3. «Великолепная семерка» смогла аккумулировать гигантские ресурсы еще на предыдущих волнах цифровизации начиная с волны персональных компьютеров (а IBM, которого в этом списке «семерки» нет, но вполне мог бы быть благодаря своему долгому послужному списку в области ИИ, еще с 1960-х). Все они пришли к «раздаче карт» ИИ с прекрасными стартовыми позициями: огромные запасы наличности на счетах, главным образом офшорных и необлагаемых налогом, клиентской базой, доминированием на рынке работы с данными, технологическими навыками, отсутствием серьезных конкурентов в своих сегментах и большими лоббистскими возможностями в самых разных частях мира, обкатанными в многочисленных баталиях по защите своих интересов.
4. «Пирог» искусственного интеллекта еще до конца не оценен финансово, рисков на пути к полноценной монетизации еще много, и поэтому эта сфера требует особой защиты с точки зрения национальных интересов США. Конкуренция должна быть, но только между американскими провайдерами технологий и услуг.
Единственные компании, которые могут составить альтернативу американским в сфере ИИ, – в России и КНР. Яндекс, Baidu и Tencent, в меньшей степени Samsung и более мелкие конкуренты.
Глава 4
Короткий, или 10-летний инвестиционный цикл, борьба за рост и эффективность
Для цифровизации, помимо одной долгой волны производительности продолжительностью более чем в полвека и пяти вместившихся в нее технологических волн, справедливо упомянуть также и о более привычных для экономистов инвестиционных циклах, во многом совпадающих с традиционными периодами роста и спада в экономике.
Это важно для понимания того, почему цифровизация развивается поэтапно, когда с момента появления цифровизации и по наши дни чередовались периоды бурного роста и периоды замедления внедрения информационных технологий.
В рамках курса для иллюстрации инвестиционных циклов я использую график, подготовленный аналитической компанией Forrester на базе статистики администрации США (рис. 4.1). На нем в компактном виде представлена почти 60-летняя инвестиционная история информационных технологий. Это очень полезная иллюстрация сразу нескольких трендов одновременно, которую стоит внимательно разобрать и уже в рамках самостоятельного анализа продлить этот график до наших дней.
Как надо читать этот график?
Его авторы берут в расчет три ключевые составляющие ИТ-инвестиций: 1) телекоммуникационное оборудование, 2) компьютерное оборудование, 3) программное обеспечение. Заметим, что авторы не включают в свои расчеты ИТ-консалтинг, возможно, из-за сложности выделения его из общей массы консультационных услуг. Эти три компоненты растут очень разными темпами по отношению к ВВП США на протяжении шести десятилетий. Из-за того «микс» существенно меняется, и программное обеспечение начинает доминировать над двумя другими составляющими, показывая небывалые темпы роста на протяжении всего периода.
Рост весьма неравномерен – приблизительно 10-летний период быстрого ежегодного прироста (11% – в 1960-е, 8% – в 1970-е, 7% – в 1990-е и 5% – в 2010-е гг.) перемежается схожими по длительности периодами околонулевого или «отрицательного» роста.
6% ВВП США для инвестиционной деятельности – одна из главных инвестиционных статей, около трети от совокупных инвестиций (составляющих около 20% ВВП).

· · ·

_Рабочие задания_.
1) Согласуются ли с текстом о цифровизации следующие утверждения: (a) авторы графика Forrester учитывают в расчетах ИТ-консалтинг; (b) в 1990-е годы ежегодный прирост ИТ-инвестиций составлял 7%; (c) IBM входит в список «великолепной семерки»? На каждое ответьте «да» или «нет» и дословно приведите решающие слова текста.
2) Воспроизведите дословно ту часть текста о цифровизации, которая начинается со слов, содержащих «Это важно для», и заканчивается словами «внедрения информационных технологий.».
3) Напишите продолжение текста о цифровизации, начиная сразу после его последнего предложения.

[Записи набора данных]
· · ·

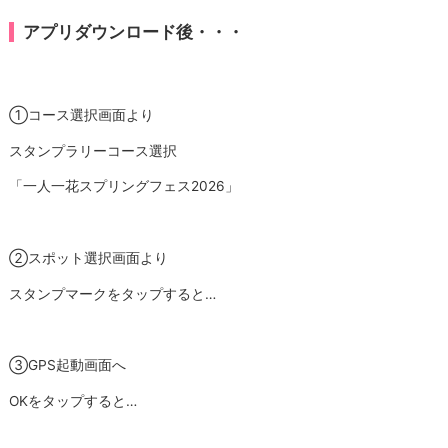
アプリダウンロード後・・・
①コース選択画面より
スタンプラリーコース選択
「一人一花スプリングフェス2026」
②スポット選択画面より
スタンプマークをタップすると…
③GPS起動画面へ
OKをタップすると…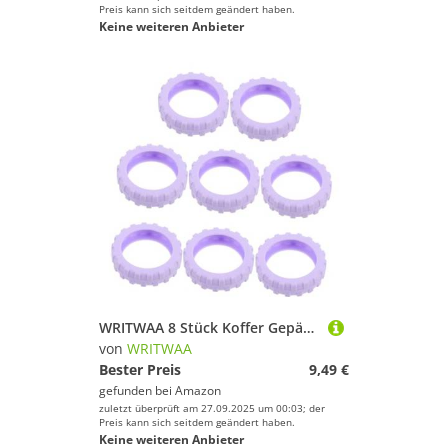
Preis kann sich seitdem geändert haben.
Keine weiteren Anbieter
WRITWAA 8 Stück Koffer Gepäckrad -Schutzhülle Gepäck-Stummradabdeckung Gepäck -Silikonrad -Beschützer Gepäckrollenschutz Silikon -Gepäckradabdeckungen Gepäckfußschutz Kieselgel Violett
von
WRITWAA
Bester Preis
9,49 €
gefunden bei
Amazon
zuletzt überprüft am 27.09.2025 um 00:03; der
Preis kann sich seitdem geändert haben.
Keine weiteren Anbieter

· · ·

_Решённые задачи_.
1)
(a) Нет: «Заметим, что авторы не включают в свои расчеты ИТ-консалтинг».
(b) Да: «7% – в 1990-е».
(c) Нет: «а IBM, которого в этом списке «семерки» нет».

2)
Это важно для понимания того, почему цифровизация развивается поэтапно, когда с момента появления цифровизации и по наши дни чередовались периоды бурного роста и периоды замедления внедрения информационных технологий.

3)
В терминологии агентства Forrester периоды роста обозначаются как «Инновации и рост», а периоды стагнации – как «Тонкая настройка и переваривание». Это может показаться не слишком эстетичным, но именно так это звучит в оригинальном тексте. Если сравнить эти периоды с волнами, описанными Д. Москеллой, можно заметить, что инновации и рост соответствуют фазе поднимающейся волны, а «настройка совпадает» с ее гребнем – это предтеча грядущего технологического сдвига и перехода к новому технологическому этапу.
Рисунок 4.1
Источник: рисунок представлен по имеющейся в распоряжении автора презентации (Forging A New Relationship Between IT and Business by George Colony, CEO and Christopher Mines, SVP of Research, Forrester Research May, 2006) и официальных данных Департамента торговли США
Какие еще выводы можно сделать из этого графика и что в нем изменилось со второй половины 2010-х гг.?
• Тренд к замедлению темпов роста с 11 до 5% к 2010 г. связан, скорее всего, с «эффектом базы». В абсолютных цифрах рост продолжался еще более ускоренными темпами в периоды экспансии и сохранялся в плюсе даже в периоды замедления и отрицательного относительного роста в 2000-х (ведь сам ВВП продолжал расти за этот период в абсолютных цифрах).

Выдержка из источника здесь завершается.